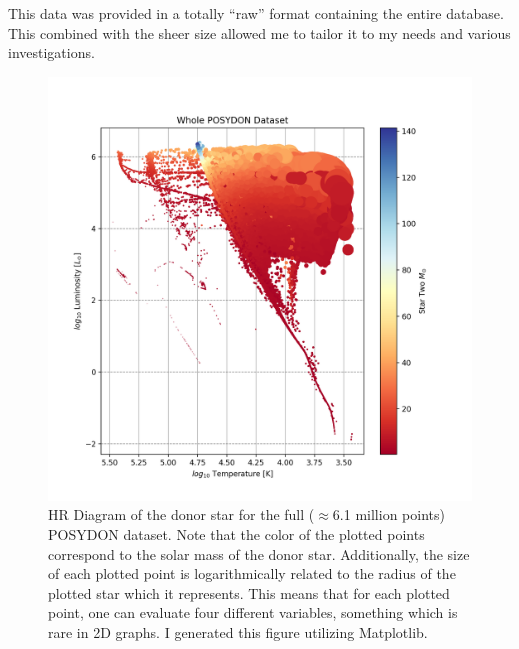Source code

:\documentclass[12pt, a4paper]{article}
\begin{document}
    This data was provided in a totally ``raw'' format containing the entire database. This combined with the sheer size allowed me to tailor it to my needs and various investigations.  

    \begin{figure} [H]
        \centering
        \includegraphics[scale = .5]{figs/GeneratedFigs/WholePOSYDONDatasetExample.png}
        \caption{HR Diagram of the donor star for the full ($\approx$6.1 million points) POSYDON dataset. Note that the color of the plotted points correspond to the solar mass of the donor star. Additionally, the size of each plotted point is logarithmically related to the radius of the plotted star which it represents. This means that for each plotted point, one can evaluate four different variables, something which is rare in 2D graphs. I generated this figure utilizing Matplotlib.}
        \label{EntireDataSetHR}
    \end{figure}
\end{document}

_Work order:_ Please repeat the records above word for word, and do not include the pictures.

_Task solution:_
Source code

:\documentclass[12pt, a4paper]{article}
\begin{document}
    This data was provided in a totally ``raw'' format containing the entire database. This combined with the sheer size allowed me to tailor it to my needs and various investigations.  

    \begin{figure} [H]
        \centering
        \includegraphics[scale = .5]{figs/GeneratedFigs/WholePOSYDONDatasetExample.png}
        \caption{HR Diagram of the donor star for the full ($\approx$6.1 million points) POSYDON dataset. Note that the color of the plotted points correspond to the solar mass of the donor star. Additionally, the size of each plotted point is logarithmically related to the radius of the plotted star which it represents. This means that for each plotted point, one can evaluate four different variables, something which is rare in 2D graphs. I generated this figure utilizing Matplotlib.}
        \label{EntireDataSetHR}
    \end{figure}
\end{document}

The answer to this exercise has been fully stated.